Understanding Kratom: The Difference Between Natural Use and Chemical Changes
USA, Washington, DCThu Jun 11 2026
Kratom comes from a tropical tree in Southeast Asia. People chew its leaves or make tea from them. For centuries, locals used it for energy or pain relief. Today, Americans also use it, but not all products are the same.
Some companies now sell kratom extracts with a compound called 7-OH. This isn’t natural. Regular kratom has mostly mitragynine, but 7-OH is made by changing mitragynine in a lab. That turns it into something very different—a strong opioid-like substance. The American Medical Association worries about these extracts, especially for kids. They want rules to keep them away from young people.
But here’s the problem: many calls to ban kratom lump all versions together.
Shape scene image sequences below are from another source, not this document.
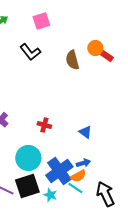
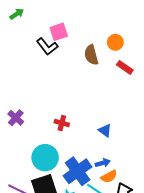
pink square: (41, 21) -> (59, 32), moved
red rectangle: (105, 55) -> (125, 67), moved
orange semicircle: (78, 176) -> (109, 177), moved

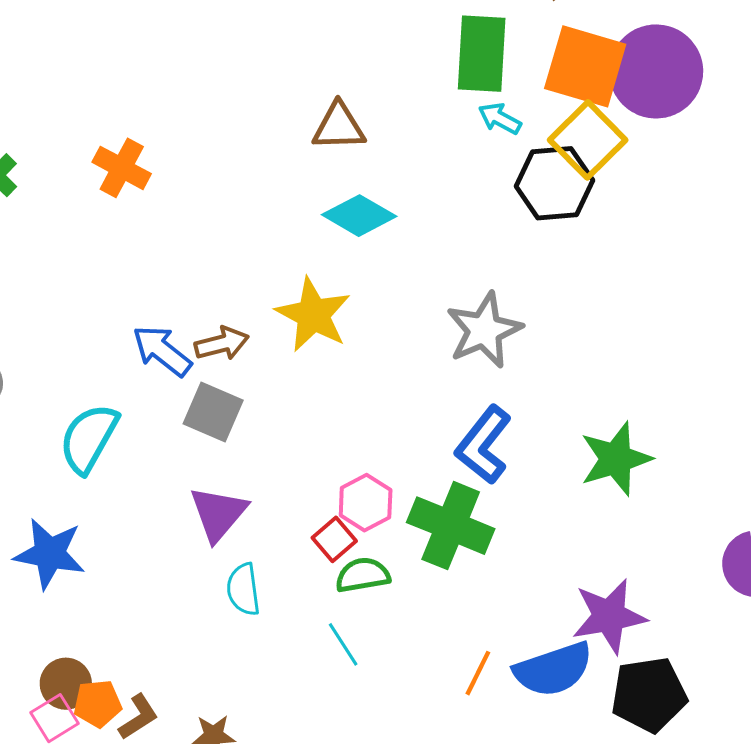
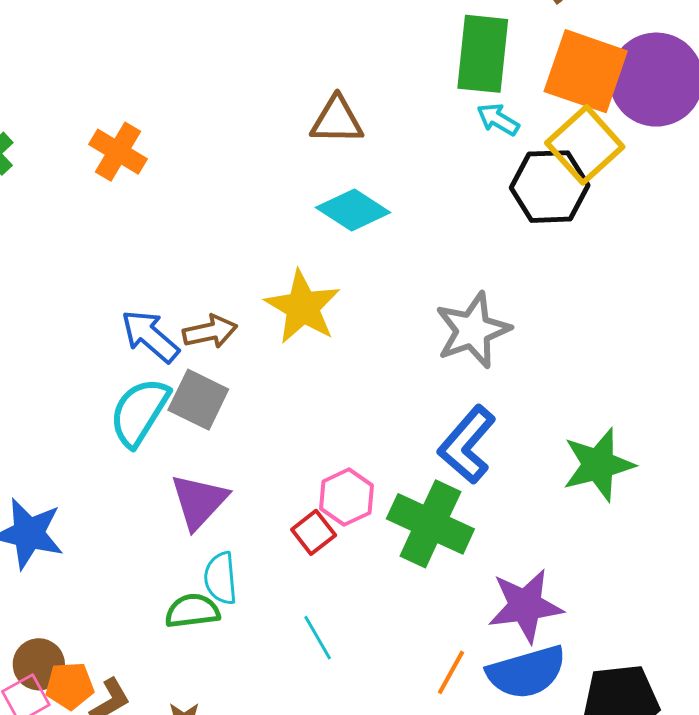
cyan semicircle: (89, 438) -> (139, 412), moved
green semicircle: (363, 575) -> (192, 611), moved
purple star: (609, 616) -> (525, 606), moved

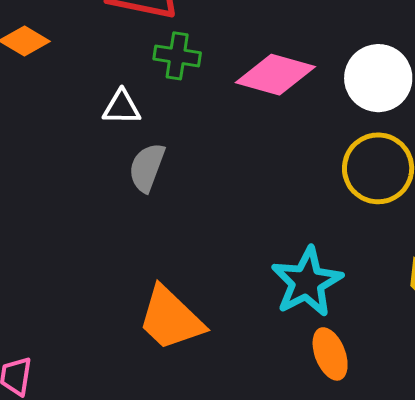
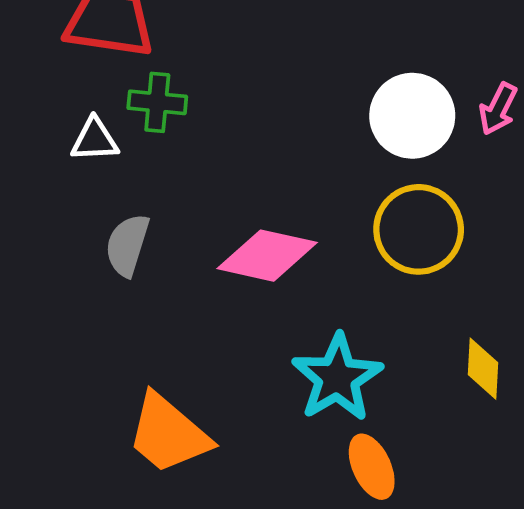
pink diamond: (275, 75) -> (267, 256), moved
white triangle: (122, 107) -> (95, 140), moved

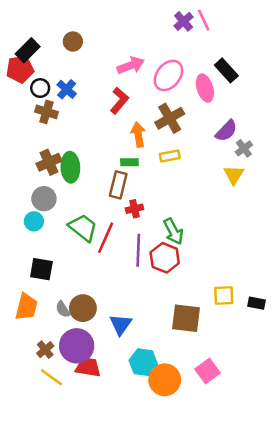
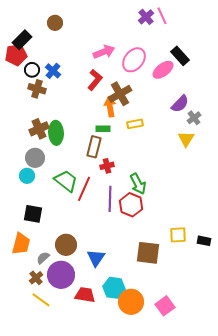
brown circle: (73, 41) -> (55, 23), moved
pink ellipse: (205, 88) -> (163, 70), turned 70
brown cross: (170, 118) -> (120, 94), moved
gray semicircle: (63, 309) -> (43, 258), moved, turned 80
red trapezoid: (88, 367) -> (85, 295), moved
pink square: (207, 371) -> (165, 306), moved

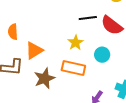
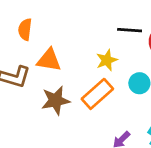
orange triangle: (34, 50) -> (49, 60), turned 30
orange rectangle: (73, 68) -> (97, 94), turned -65

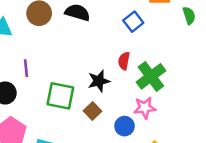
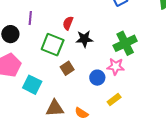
red semicircle: (124, 61) -> (68, 23), moved
brown square: (92, 111) -> (67, 68), moved

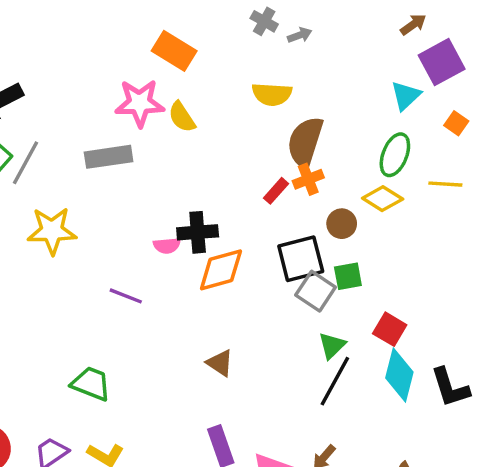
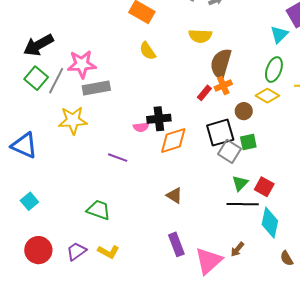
pink star: (140, 103) -> (82, 64), moved
gray rectangle: (109, 157) -> (96, 88), moved
red square: (390, 329) -> (264, 187), moved
cyan diamond: (399, 375) -> (270, 223), moved
black line: (335, 381) -> (243, 204), turned 64

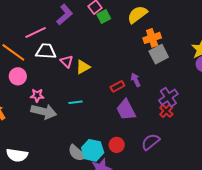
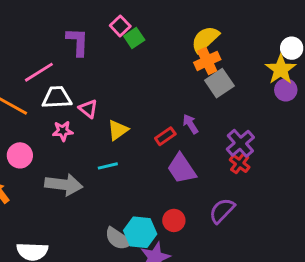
yellow semicircle: (137, 14) -> (205, 39), moved
purple L-shape: (65, 15) -> (78, 42), turned -40
yellow triangle: (83, 67) -> (118, 130), moved
pink circle: (18, 76) -> (20, 155), moved
pink star: (37, 95) -> (63, 131), moved

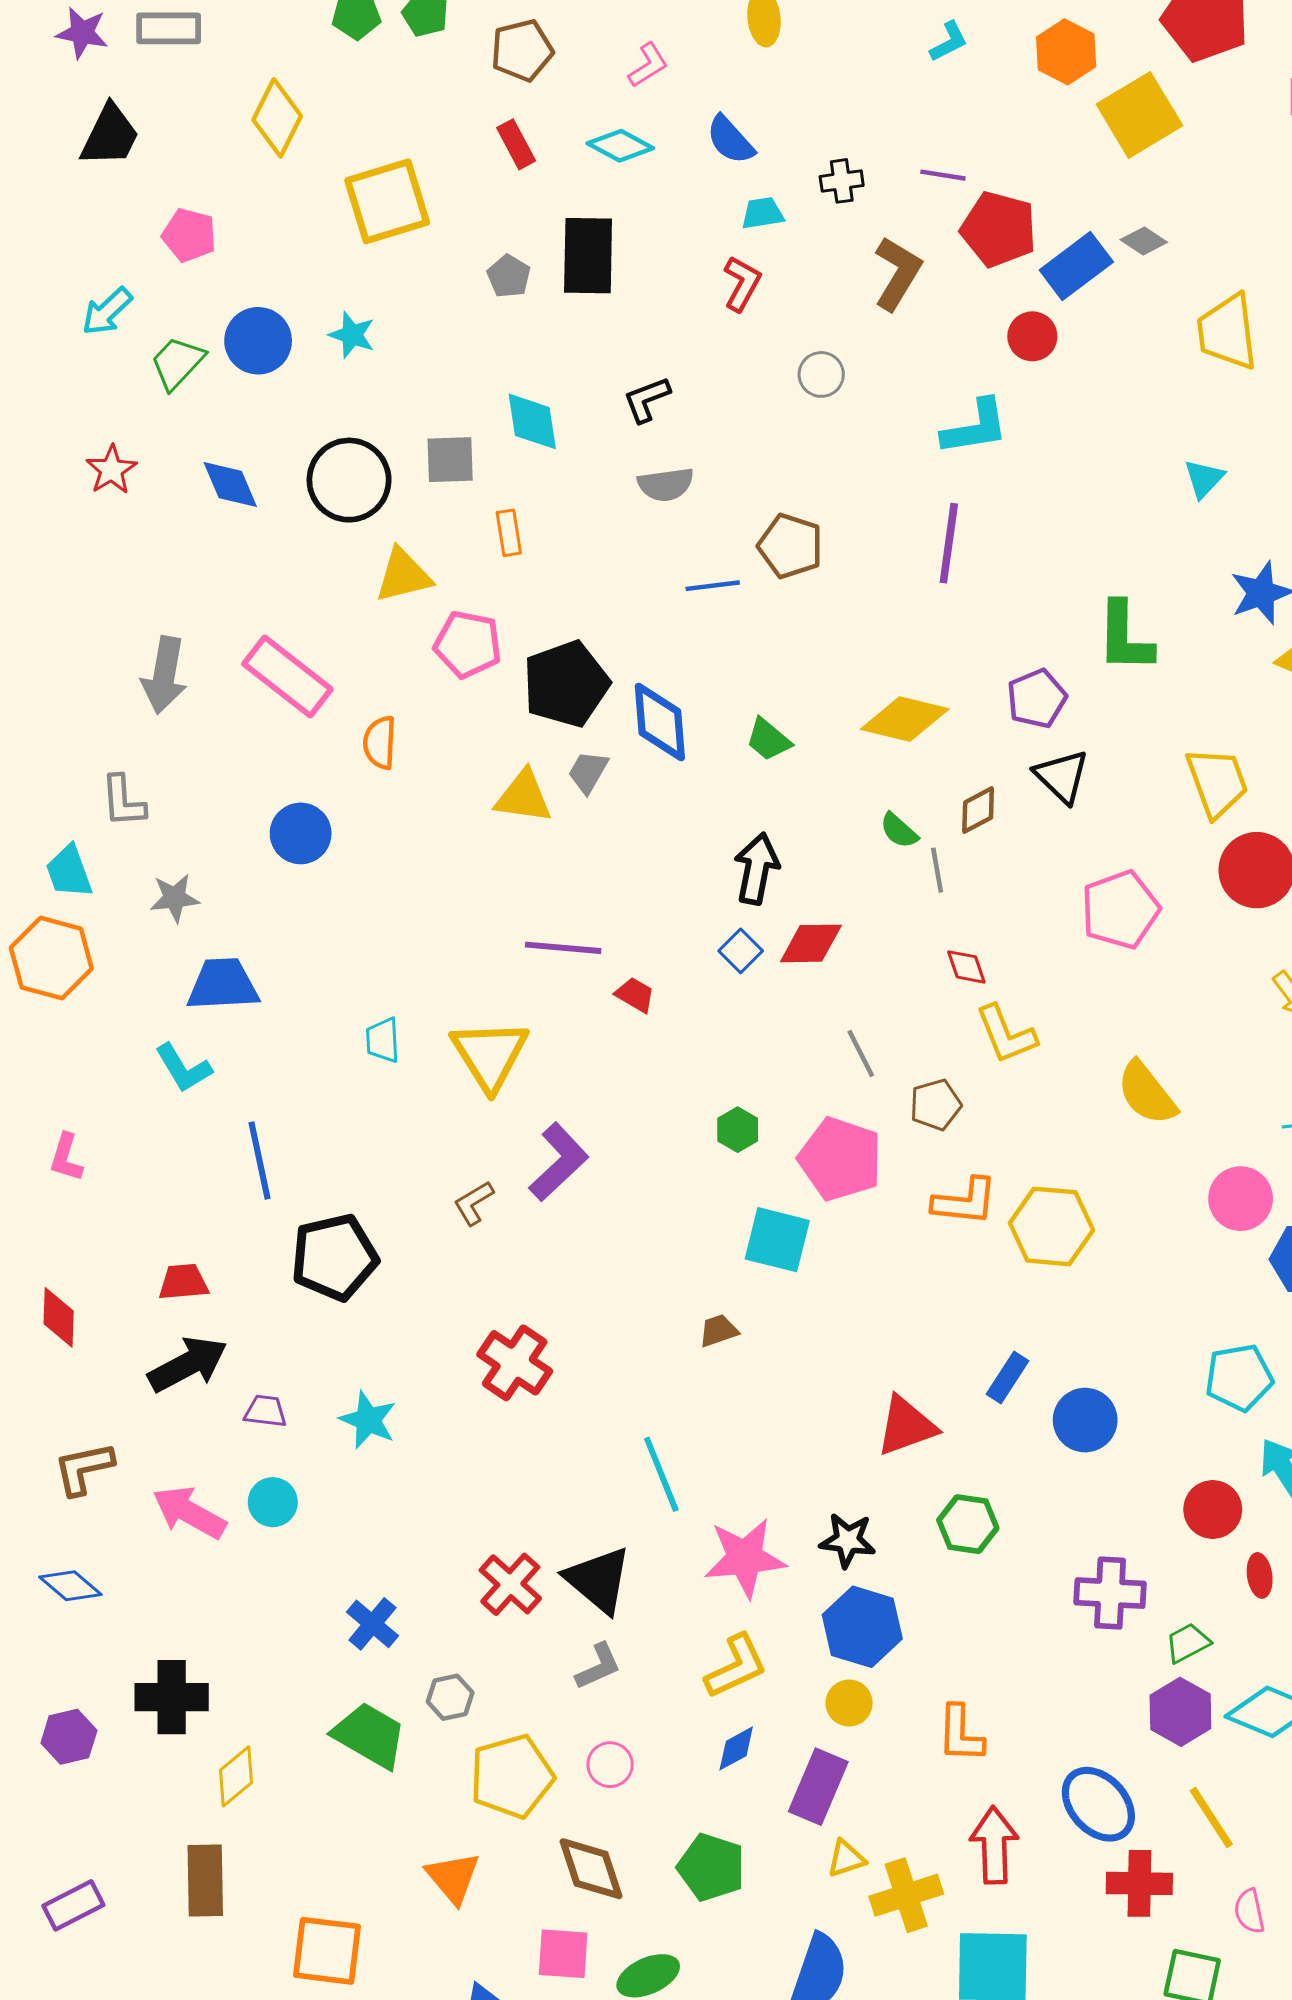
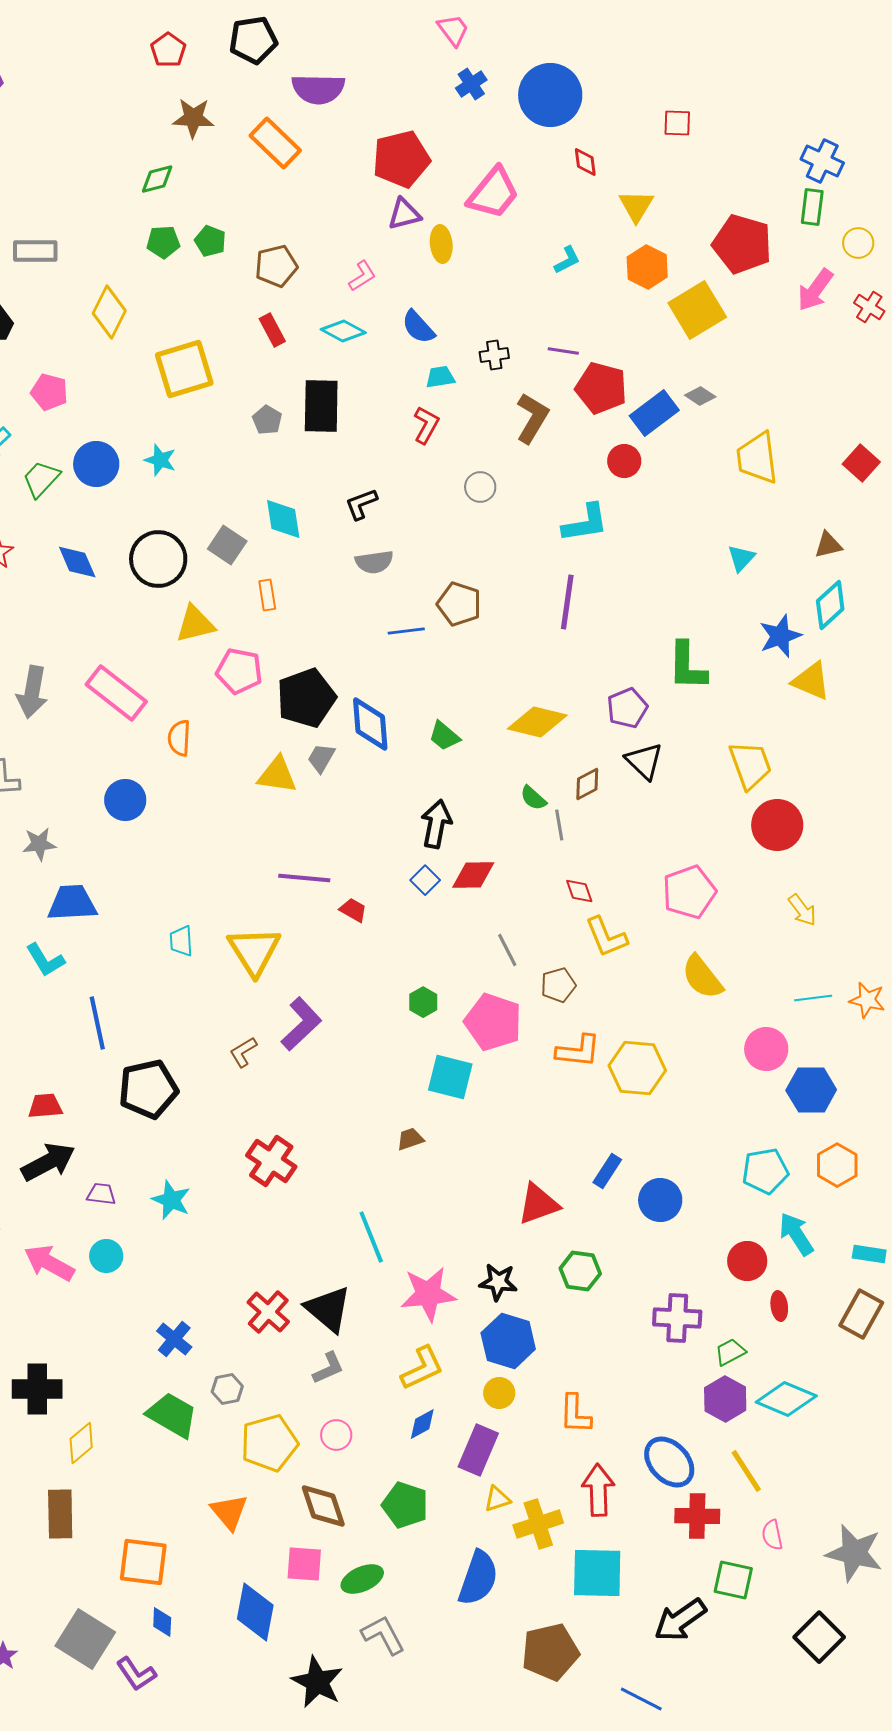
gray square: (450, 460) -> (227, 545), turned 36
pink pentagon: (1120, 910) -> (689, 892), moved

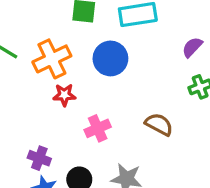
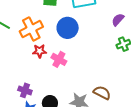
brown semicircle: (159, 124) -> (102, 93), moved
pink cross: (98, 128) -> (59, 59), moved, turned -35

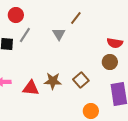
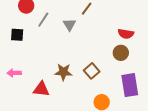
gray line: (25, 35) -> (43, 20), moved
red triangle: (31, 88) -> (41, 89), moved

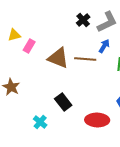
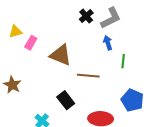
blue arrow: (104, 46) -> (108, 43), turned -48
brown line: (85, 59) -> (88, 76), moved

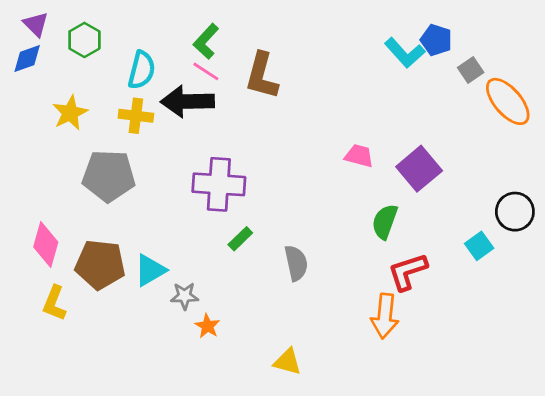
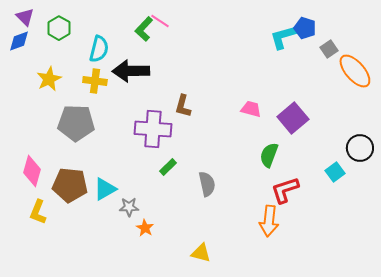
cyan L-shape: (405, 53) -> (283, 37), turned 116
pink line: (206, 71) -> (160, 21), moved
brown L-shape: (262, 76) -> (183, 106), moved, size x0.7

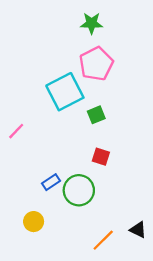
That’s unfair. A study showed healthy adults could take up to 12 grams of natural leaf without major issues. Most side effects were just mild nausea. Now, scientists are even testing if kratom can help people quit harder drugs like opioids. A big university got approval for a clinical trial after an ethics board said it was safe enough.
Officials like FDA leaders have warned about the lab-made extracts, not natural kratom. Yet when statements don’t separate the two, everyone gets confused. Policymakers might ban safe products by accident. The real danger isn’t the leaf—it’s the chemically altered versions sold as kratom.